Gen. Krueger's estimate of the Japanese situation dictated the need to make a vertical envelopment of airborne troops to close the trap and prevent the enemy from all possibility of escaping from Aparri. Accordingly, on 21 June, Krueger directed a battalion combat team of the 511th Parachute Infantry, 11th Airborne Division, to drop near Aparri on 23 June. By that evening, elements of Maj. Connolly's task force and the 2d Battalion of the 11th Infantry were ten miles south along Route 5 from Aparri and had secured Camalaniugan Airstrip, three miles from Aparri. On the very day that Krueger issued this order, the Connolly Task Force entered Aparri unopposed. There was no trap for the 511th Parachute Infantry to close. The Connolly Task Force was overwhelmingly successful in eliminating the remaining elements of the Japanese Imperial Army. Connolly reported 368 enemy dead and six prisoners taken. His losses for the operation were two killed and three wounded. Despite the great successes of the now reinforced Connolly Task Force, Krueger did not change his mind about the desirability and necessity for the airdrop. Instead, he concluded that the "seizure of Aparri without opposition” by elements of the Connolly Task Force on 21 June 1945, together with the almost unopposed advance of the 37th Division, indicated clearly that the time had come for mounting the airborne troops to “block the enemy's retreat in the Cagayan Valley." It is not clear just what retreat Krueger expected to block. The airborne force totaled about 1,030 men, including the reinforced 1st Battalion of the 511th Infantry and Battery C, 457th Parachute Field Artillery Battalion. Then Major (later LTC) Robert V. Connolly was awarded the Silver Star for Gallantry in Battle.

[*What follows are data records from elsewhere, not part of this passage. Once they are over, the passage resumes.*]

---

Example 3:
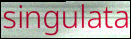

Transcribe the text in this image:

singulata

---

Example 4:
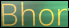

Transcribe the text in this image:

Bhor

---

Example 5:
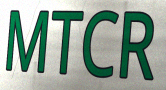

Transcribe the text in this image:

MTCR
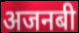
अजनबी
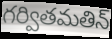
గర్వితమతిన్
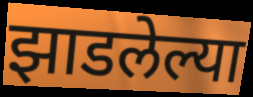
झाडलेल्या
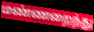
மண்ணறைந்து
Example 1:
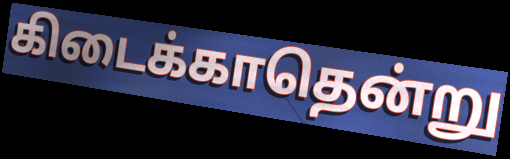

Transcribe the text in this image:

கிடைக்காதென்று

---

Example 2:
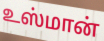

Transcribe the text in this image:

உஸ்மான்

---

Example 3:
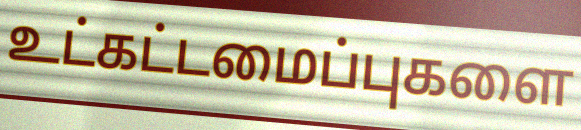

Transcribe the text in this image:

உட்கட்டமைப்புகளை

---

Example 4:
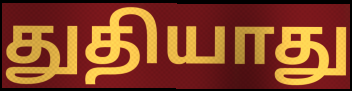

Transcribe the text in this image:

துதியாது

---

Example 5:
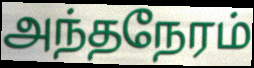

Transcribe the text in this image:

அந்தநேரம்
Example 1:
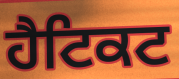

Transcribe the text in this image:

ਹੈਟਿਕਟ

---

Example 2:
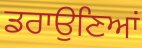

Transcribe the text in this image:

ਡਰਾਉਣਿਆਂ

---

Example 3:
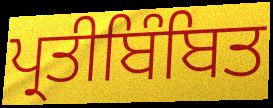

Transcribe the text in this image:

ਪ੍ਰਤੀਬਿੰਬਿਤ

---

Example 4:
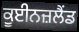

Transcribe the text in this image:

ਕੂਈਨਜ਼ਲੈਂਡ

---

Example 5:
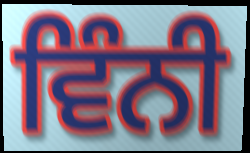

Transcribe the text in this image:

ਵਿੰਨੀ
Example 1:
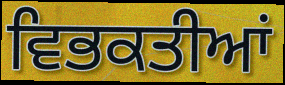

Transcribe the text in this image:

ਵਿਭਕਤੀਆਂ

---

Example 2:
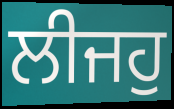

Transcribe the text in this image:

ਲੀਜਹੁ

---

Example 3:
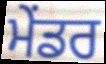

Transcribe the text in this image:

ਮੇਂਡਰ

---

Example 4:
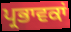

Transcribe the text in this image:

ਪ੍ਰਭਾਵਕਾਂ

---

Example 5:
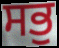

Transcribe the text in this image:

ਸਭੁ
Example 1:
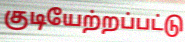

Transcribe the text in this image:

குடியேற்றப்பட்டு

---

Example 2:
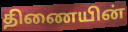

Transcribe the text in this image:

திணையின்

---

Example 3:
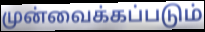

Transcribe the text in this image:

முன்வைக்கப்படும்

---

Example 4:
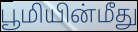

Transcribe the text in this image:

பூமியின்மீது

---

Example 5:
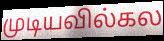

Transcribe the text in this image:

முடியவில்கல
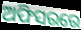
ଅଫିସରରେ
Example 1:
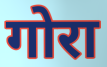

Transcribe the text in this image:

गोरा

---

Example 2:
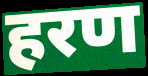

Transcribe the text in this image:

हरण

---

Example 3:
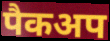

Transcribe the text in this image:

पैकअप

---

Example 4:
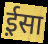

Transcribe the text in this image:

ई़सा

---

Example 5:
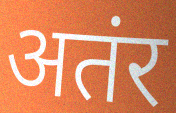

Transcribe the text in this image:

अतंर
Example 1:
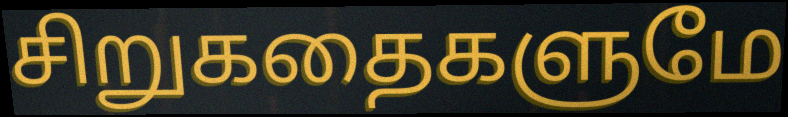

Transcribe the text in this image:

சிறுகதைகளுமே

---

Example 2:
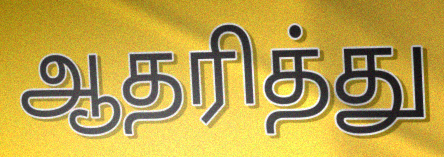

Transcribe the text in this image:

ஆதரித்து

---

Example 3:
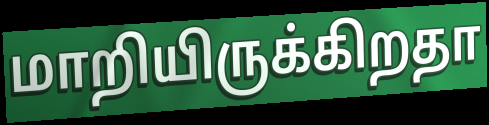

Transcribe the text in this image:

மாறியிருக்கிறதா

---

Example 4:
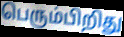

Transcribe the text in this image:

பெரும்பிறிது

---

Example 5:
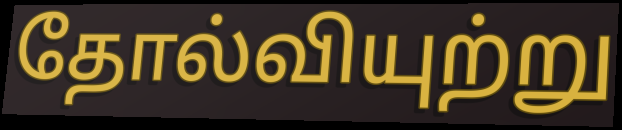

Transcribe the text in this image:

தோல்வியுற்று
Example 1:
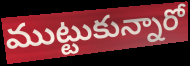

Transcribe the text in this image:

ముట్టుకున్నారో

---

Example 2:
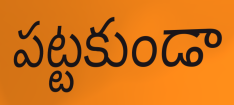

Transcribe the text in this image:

పట్టకుండా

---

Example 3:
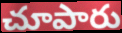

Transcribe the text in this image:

చూపారు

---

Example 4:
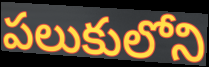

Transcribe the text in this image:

పలుకులోని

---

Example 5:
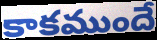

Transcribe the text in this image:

కాకముందే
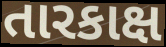
તારકાક્ષ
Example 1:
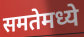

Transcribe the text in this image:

समतेमध्ये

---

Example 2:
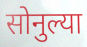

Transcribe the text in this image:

सोनुल्या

The 123rd Infantry Regiment as a whole took part in some of the longest and bloodiest campaigns of the US Army during World War II and it suffered a total of 96 combat casualties. Its relatively low casualty rate is a testament to the long and intensive training the unit underwent before engaging in combat.

===Japan and Demobilization===
The main units of the 123rd Infantry arrived in Japan on 25 September 1945 to conduct occupation duty. They were garrisoned at Takarazuka and remained until 6 February 1946, when it was fully demobilized and sent home. At the time the regiment arrived in Japan, their strength was 140 officers and 3,311 enlisted men. About 1,000 of the men were replacements who had joined the regiment on Luzon.

== After World War II ==
On 5 July 1946, the 123rd was assigned to the 44th Infantry Division of the Illinois National Guard with headquarters at Springfield. It was organized and its headquarters federally recognized on 29 January 1947.